Published October 14, 2005

GARY FANDEL/REGISTER PHOTOS

Staying fit: Goodrell Middle School instructor John Walling, left, shows Arkansas Gov. Mike Huckabee, right, and Iowa Gov. Tom Vilsack various fitness stations Thursday. Youth fitness is of particular interest to Huckabee, who has lost 110 pounds.

 

 

Pataki to return to Iowa this month

 

 

New York Gov. George Pataki plans to return to Iowa at the end of October. The Republican is the seventh would-be presidential candidate to make plans to visit the state this month.

Pataki is scheduled to arrive Oct. 27 and make appearances in the Davenport area, Clinton and Pella before leaving Oct. 28. It would be Pataki's third trip this year to Iowa, where the precinct caucuses are set to launch the drive to the 2008 nomination.




Huckabee makes visit No. 5

The Arkansas Republican says governors have big appeal for the 2008 presidential race.

By
REGISTER STAFF WRITER

Arkansas Gov. Mike Huckabee said in Iowa Thursday that he expects Republicans to look outside of Washington, D.C., for their party's national leaders in 2008.

But the Baptist minister-turned-GOP politician wouldn't say whether he expects to be the party standard bearer in 2008. He was on his fifth trip to the state that launches the presidential nominating drive.

President Bush's lagging approval and serious problems for some congressional GOP leaders give governors greater appeal nationally, Huckabee said during a trip to the Des Moines area.

"I do think that all those things going on give people more of a concern and have them looking beyond Washington," he told The Des Moines Register.

Huckabee's visits to Iowa — all since July — have made him his party's most frequent caucus-state visitor and have boosted his mentions as a potential 2008 candidate.

He says it's too early to know whether he will be running in a little more than a year, when caucus campaigns begin to take shape.

But Huckabee says his experience as a governor re-elected in a typically Democratic state are among attributes he thinks would appeal to GOP activists in Iowa.

"Often it doesn't matter whether it's Democrat or Republican, whether it's Congress or the president, people still see that the innovative ideas and the idea of change is not going to come from those who spend their time in the Beltway," he added.

A new NBC News/Wall Street Journal poll published Thursday showed Bush's approval at 39 percent, an all-time low for the Republican. Huckabee's trip came during an unusually busy month in Iowa this far from an election, with seven potential candidates scheduling visits. In fact, Huckabee and Indiana Sen. Evan Bayh, a Democrat considering a 2008 campaign, overlapped in Des Moines on Thursday.

Huckabee is among a handful of GOP governors weighing a 2008 campaign. New York's George Pataki and Massachusetts' Mitt Romney have said they are considering campaigns and have plans to visit Iowa this month.

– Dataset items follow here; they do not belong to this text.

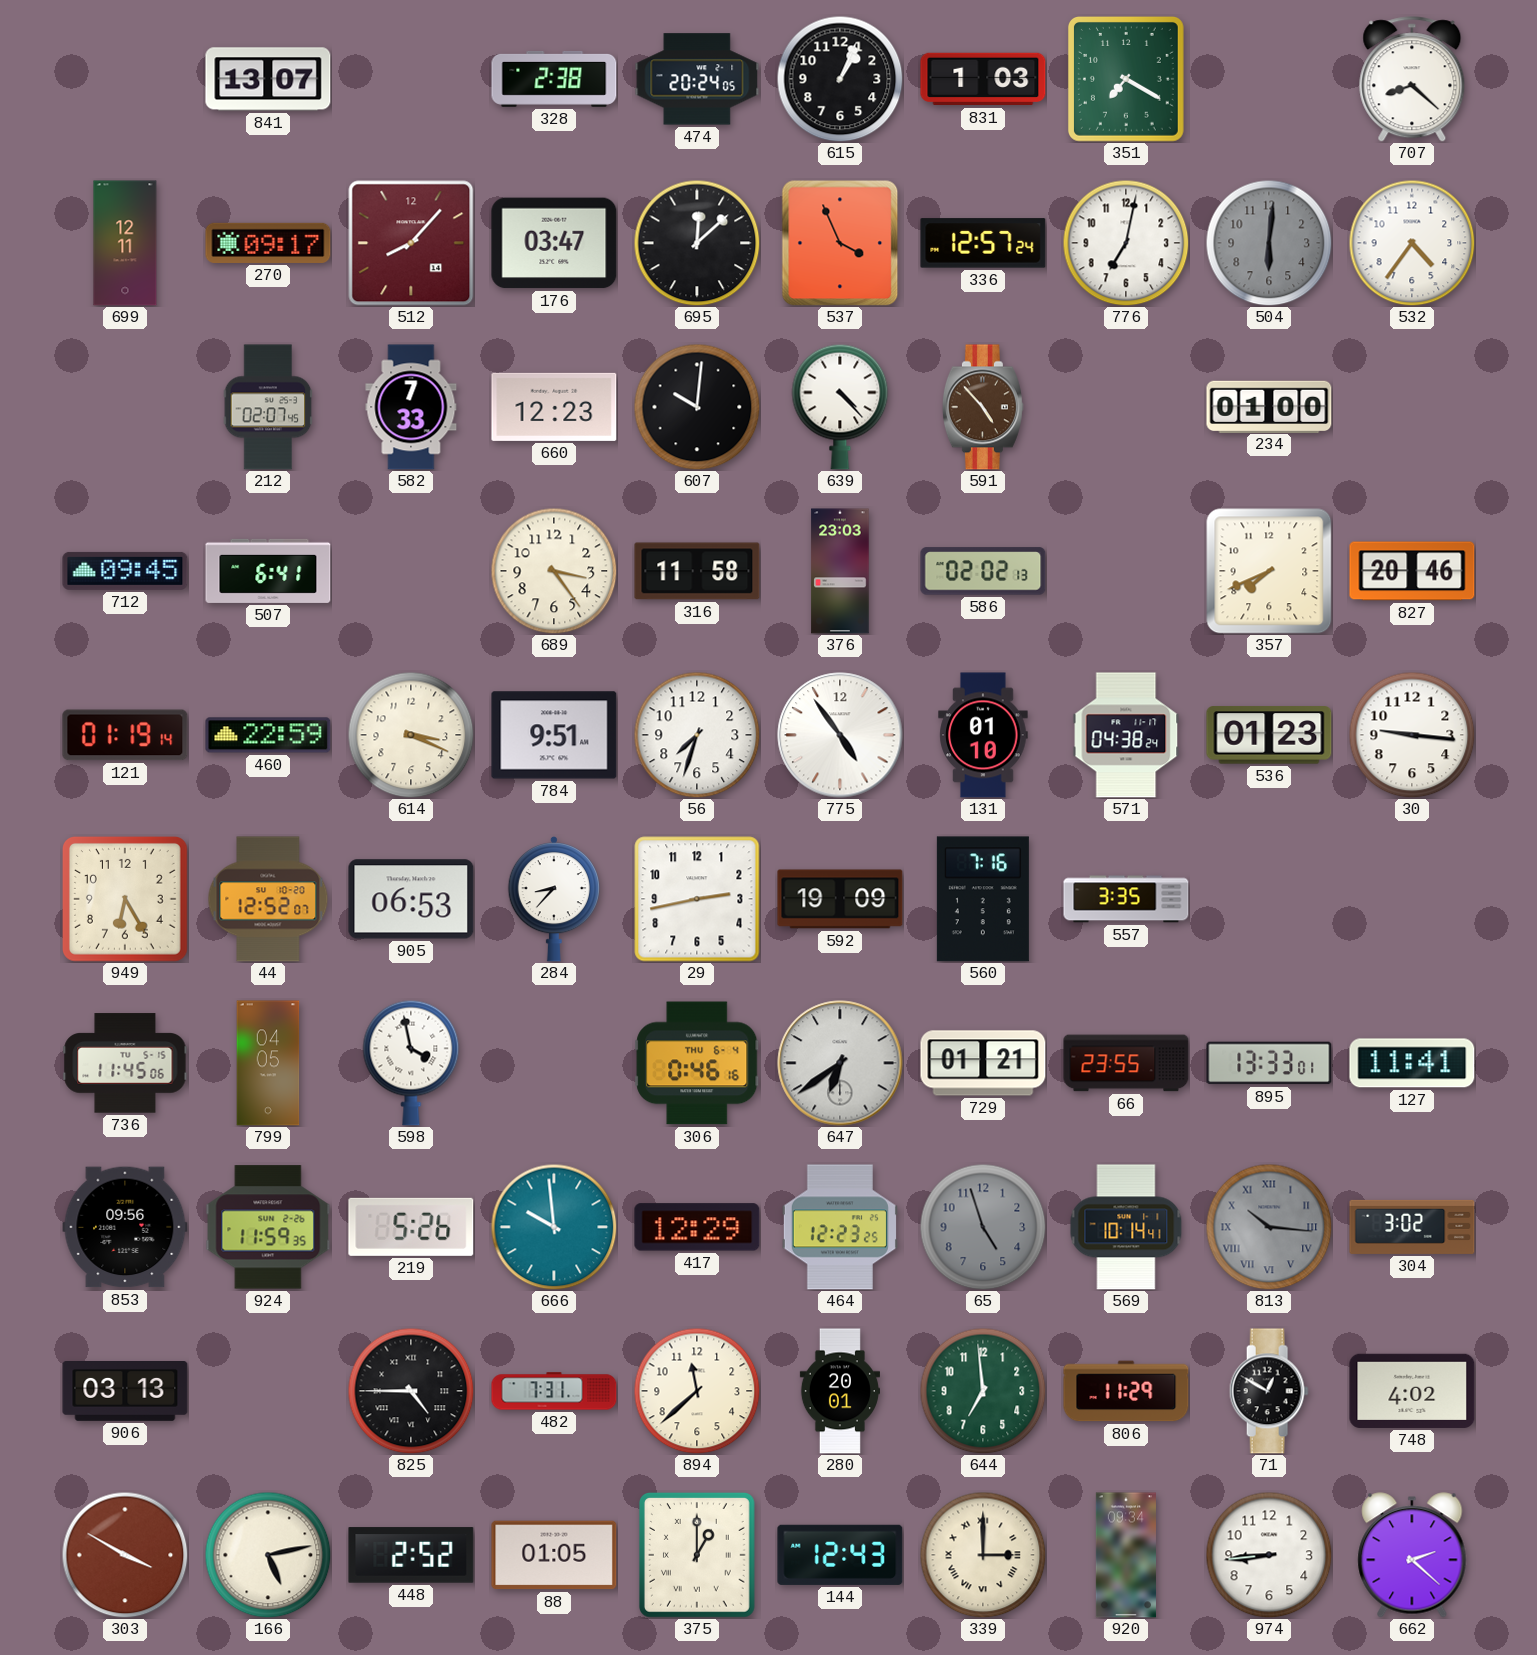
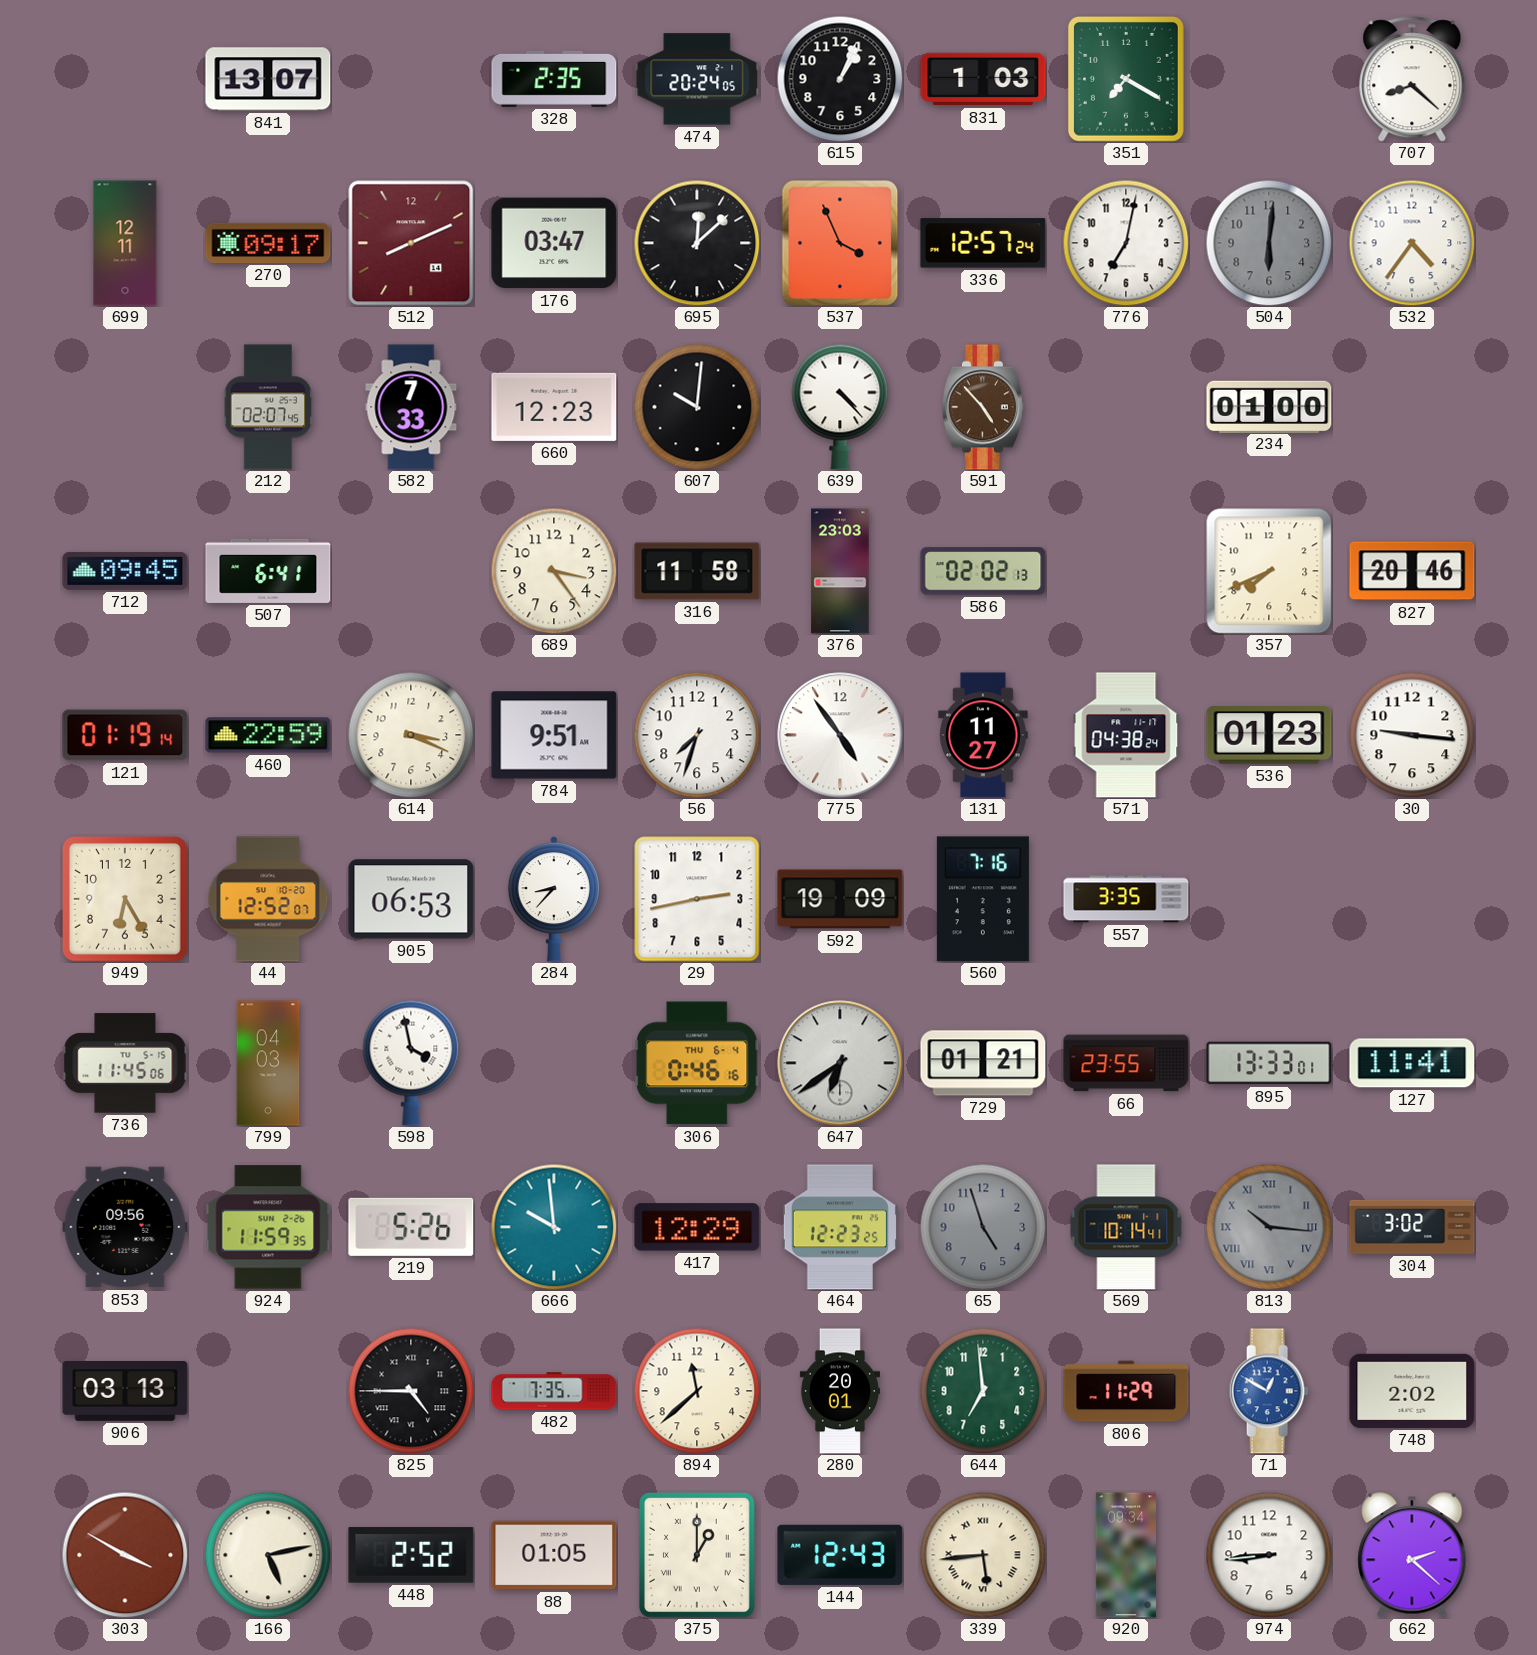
328: 2:38 -> 2:35
512: 8:07 -> 8:11
131: 01:10 -> 11:27
799: 04:05 -> 04:03
482: 7:31 -> 7:35
71 dial: black -> blue
748: 4:02 -> 2:02
339: 3:00 -> 5:44
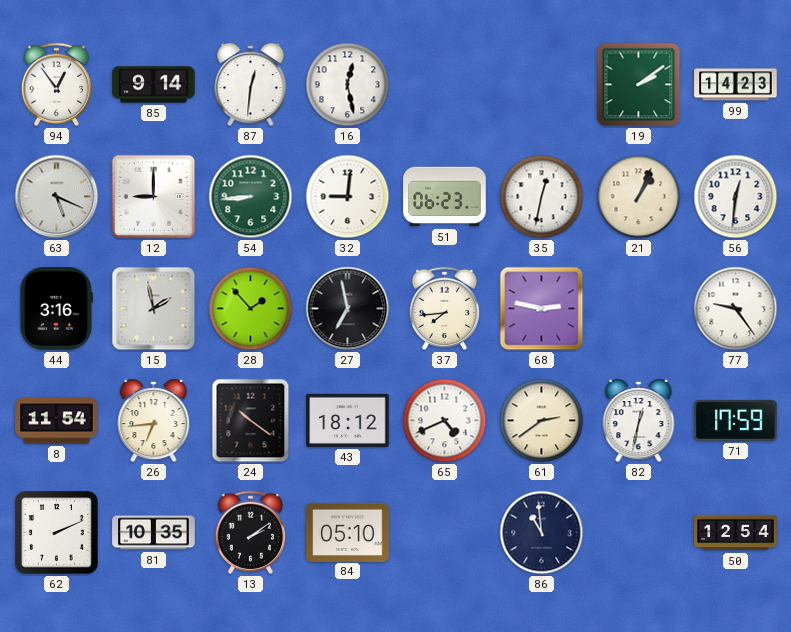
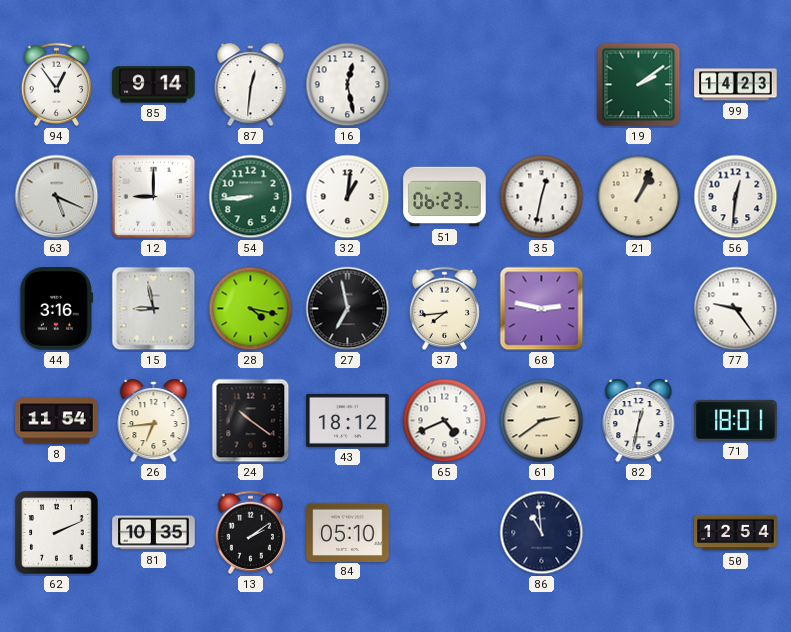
32: 9:01 -> 1:01
15: 1:58 -> 8:58
28: 1:53 -> 4:17
71: 17:59 -> 18:01
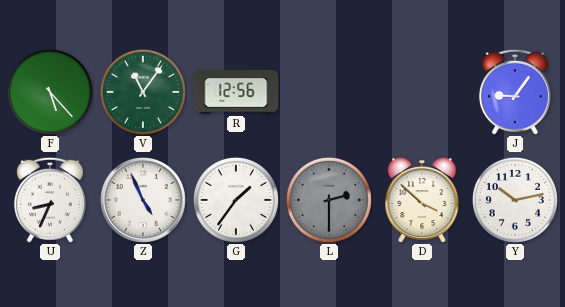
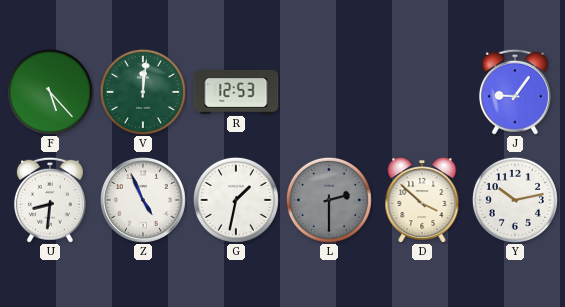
V: 11:06 -> 12:01
R: 12:56 -> 12:53
U: 8:34 -> 8:31
G: 1:36 -> 1:32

Huckabee's trip was tied to his work promoting health as the chairman of the National Governors Association.

With Iowa Gov. Tom Vilsack, he visited Goodrell Middle School in Des Moines to watch students participate in the school's fitness program, a particular interest of Huckabee's.

Afterward, he saw how families can monitor students' eating habits at Ankeny High School. The once-obese governor, who has shed 110 pounds and written a book about his changes, fixed himself a salad in the cafeteria.

He managed to work in some political time, stopping in at the campaign headquarters of Jeff Lamberti, a state senator from Ankeny who is running for Iowa's 3rd District U.S. House seat.

Most preference polls don't even list Huckabee, who has been in office longer than all GOP governors except Pataki.

But no-name status has not deterred Huckabee, who has traveled to New Hampshire, home of the lead-off presidential primary, as well as South Carolina, which has become host to the first Southern primary.

"Am I considering it? Yes. Am I open to it? Definitely," he said. "But so many things could happen before then that it's really too early to say what I'll do."